Structuring a commercial loan can be a challenge for banks based in Texas.

Though out-of-state banks can lend there under their home states' usury laws, Texas banks must contend with restrictions that they say have forced them to charge higher rates.

But that could soon change. A bill that would amend Texas' commercial-lending laws was passed last month and is awaiting Gov. Rick Perry's signature. If the governor, a Republican, does not sign the bill by Wednesday, it would automatically become law and take effect Sept. 1.

Bankers and others say the law would make lending less complicated, saving Texas banks time and money so that they could compete more effectively with the larger out-of-state banks that dominate much of their market.

Indeed, with more outside banks entering the state, Karen Neeley, the general counsel for the Independent Bankers Association of Texas, said the bill had become a top priority.

It would give Texas banks "greater flexibility to make loans that are more attractive to customers," Ms. Neeley said.

Texas has among the most restrictive commercial lending laws in the country. Though most states do not even have interest rate caps on commercial loans, Texas law sets a cap - currently 18% - based on a sliding scale.

Few banks would charge that much interest per se, but the problem for Texas banks is a requirement that they count any fees associated with a loan as interest. That can easily push them over the cap.

The law, more than a century old, was meant to protect residents and business owners from gouging and loss of property, which secures most loans.

However, Ms. Neeley said that the law is no longer keeping rates low. In fact, she said, in-state banks often charge above-average rates to pay for the cost - in time, manpower, and sometimes legal fees - of making sure their loans comply.

Downey Bridgwater, the chief executive officer of the $3.4 billion-asset Sterling Bancshares Inc. of Houston, said that when structuring loans its lenders check multiple times for charges that could count as interest.

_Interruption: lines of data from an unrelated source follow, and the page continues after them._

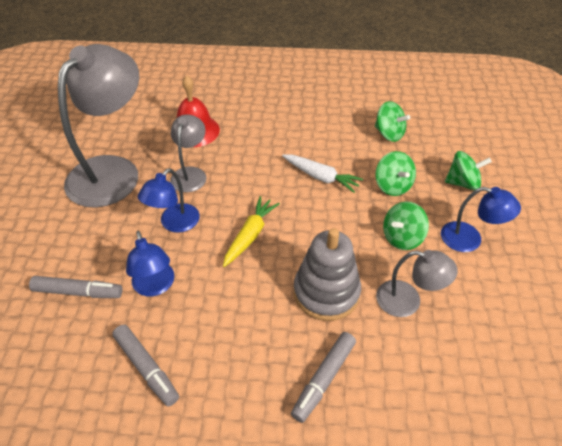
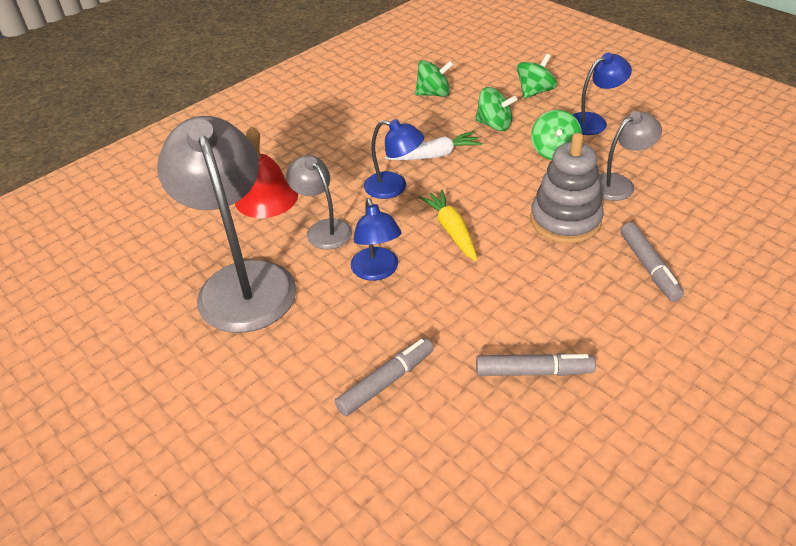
camera: 45 degrees left, 5 degrees down
blue lamp [126,231,174,296] -> blue lamp moved to [364,119,424,199]

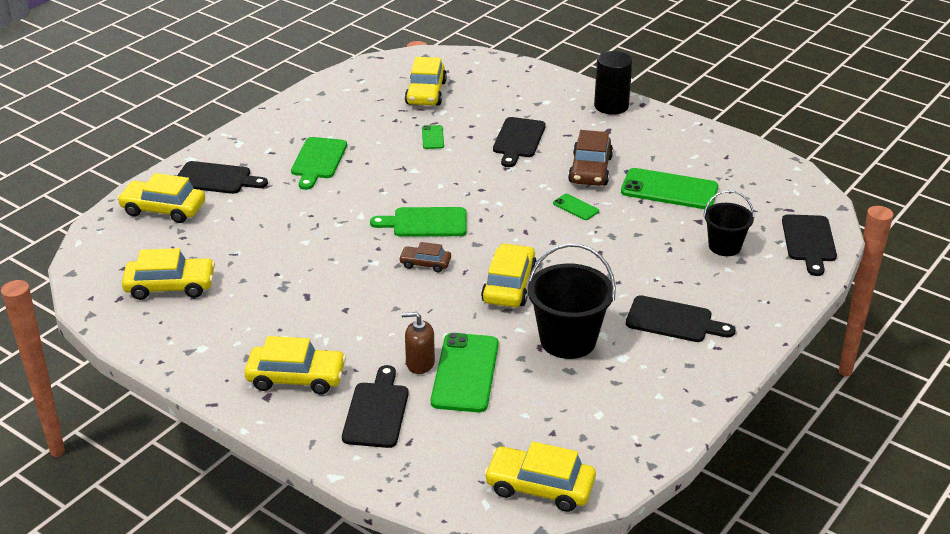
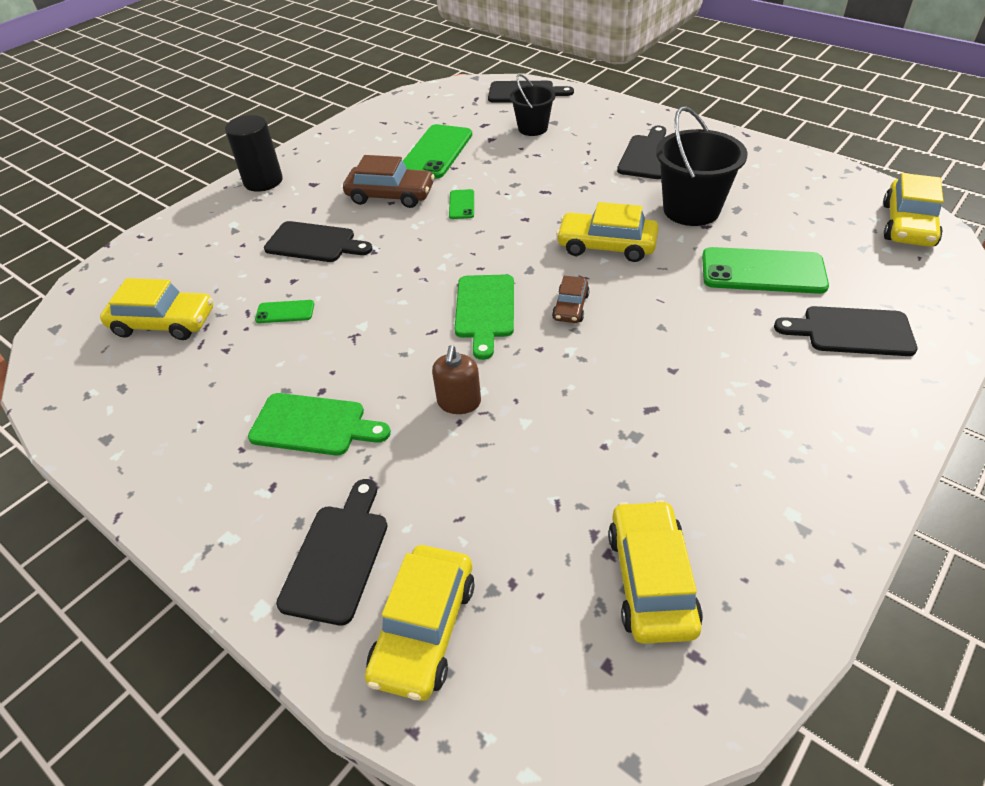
camera: 85 degrees left, 10 degrees up
yellow car [244,336,346,394] -> none
brown soap dispenser [402,312,435,374] -> brown soap dispenser moved to [432,345,481,414]
green phone [553,194,599,220] -> green phone turned 45 degrees counterclockwise [449,189,474,219]

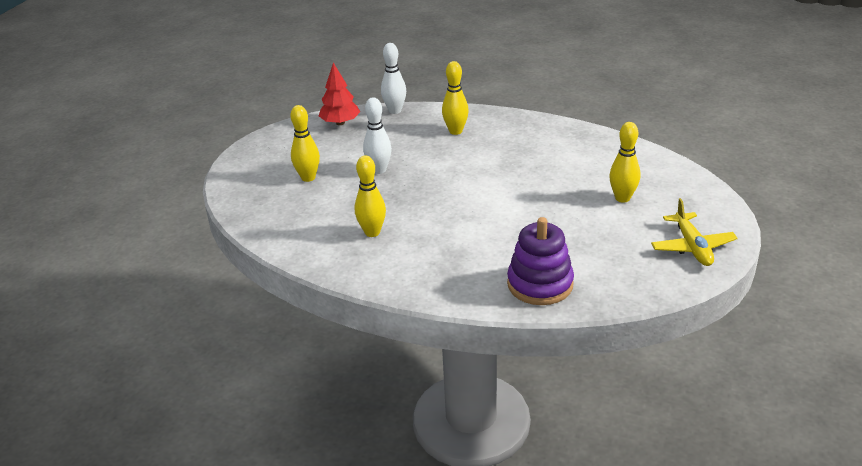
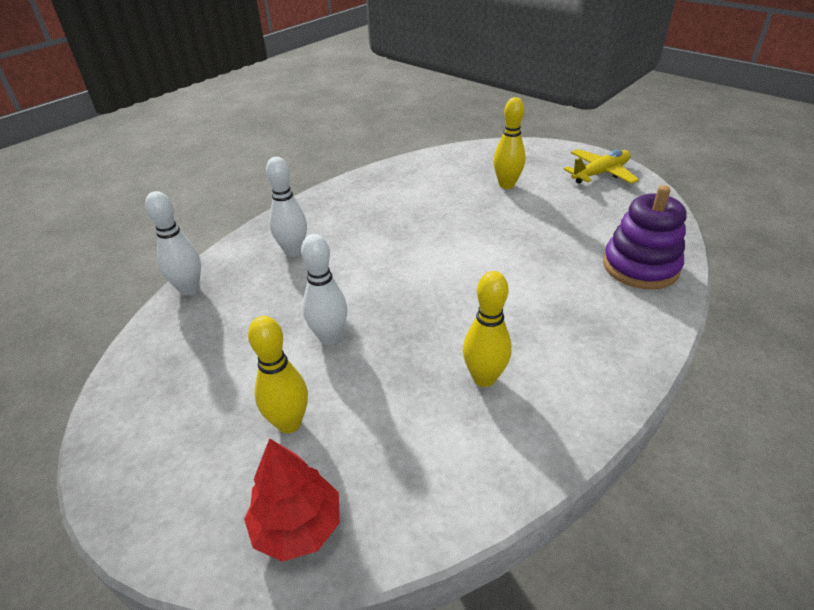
camera: 70 degrees left, 5 degrees up
red tree [319,63,360,125] -> red tree moved to [244,438,340,562]
yellow bowling pin [442,61,469,135] -> white bowling pin [266,157,307,257]
yellow plane [651,198,738,266] -> yellow plane turned 45 degrees counterclockwise [563,149,639,184]

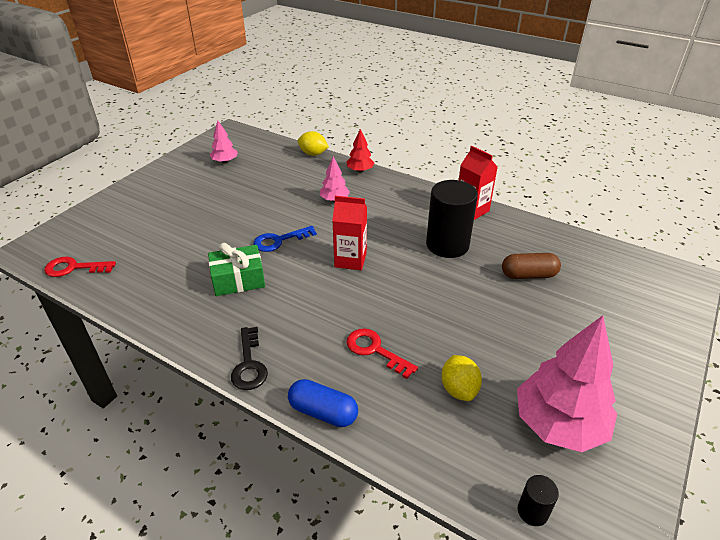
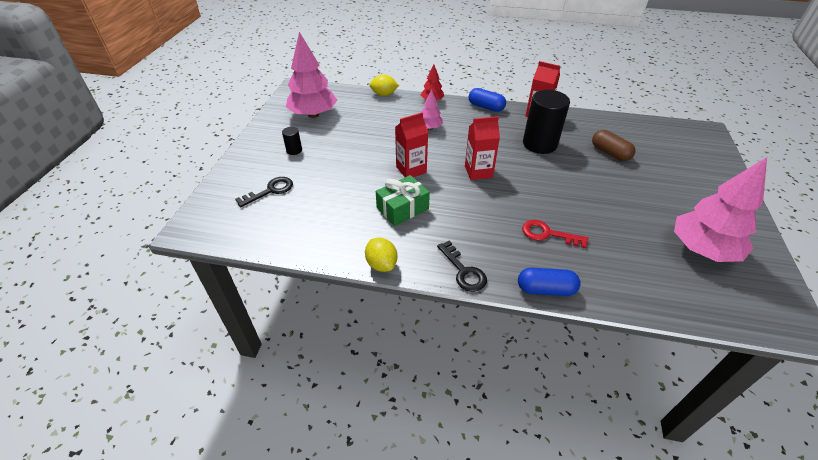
camera: 20 degrees left, 5 degrees up
red key [44,257,116,277] -> none
pink tree [210,121,238,163] -> pink tree [286,32,337,118], size x2.03
blue key [253,226,317,252] -> red carton [395,112,428,177]
yellow lemon [441,355,482,401] -> yellow lemon moved to [365,238,397,272]
brown capsule [502,253,561,279] -> brown capsule turned 75 degrees clockwise [592,130,636,161]
black cylinder [518,475,559,526] -> black cylinder moved to [282,127,302,155]
none -> black key [235,177,293,207]
none -> blue capsule [469,88,506,112]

"That's the approach we have taken in pricing, because we want to make sure we stay well under the usury limit," Mr. Bridgwater said. The law is "pretty onerous, and virtually everything is interest."

It is hard to assess out-of-state banks' market share in Texas commercial lending, but their share of all Texas banking assets has been rising fast - from 33% at the end of 2000 to 43% four years later .

In arguing for the bill in the spring of last year, Texas Banking Commissioner Randall S. James said the laws governing commercial lending have put Texas banks at a "competitive disadvantage."

The bill the Legislature passed narrows the definition of interest. Most fees associated with a loan would no longer be counted as interest. Also, if a company assumed an affiliate's debt, that debt would no longer be considered interest, as it is now.

Rachel Dennis, the deputy counsel for the Texas Bankers Association, said, "The amendment basically says that if its not interest anywhere else, it isn't interest here."

The bill would also remove the 18% cap from loans over $7 million that are secured by real estate and unsecured loans over $500,000. The removal, however, would depend on Texas voters, since the usury limit is in the state's constitution. If the bill became law, Texans would vote on that provision in November.

But since few Texas banks make such large loans, removing the cap would have much less effect than narrowing the definition of interest. Mr. Bridgwater said that less than 10% of Sterling's loans are for more than $5 million, and that it has no unsecured commercial loans.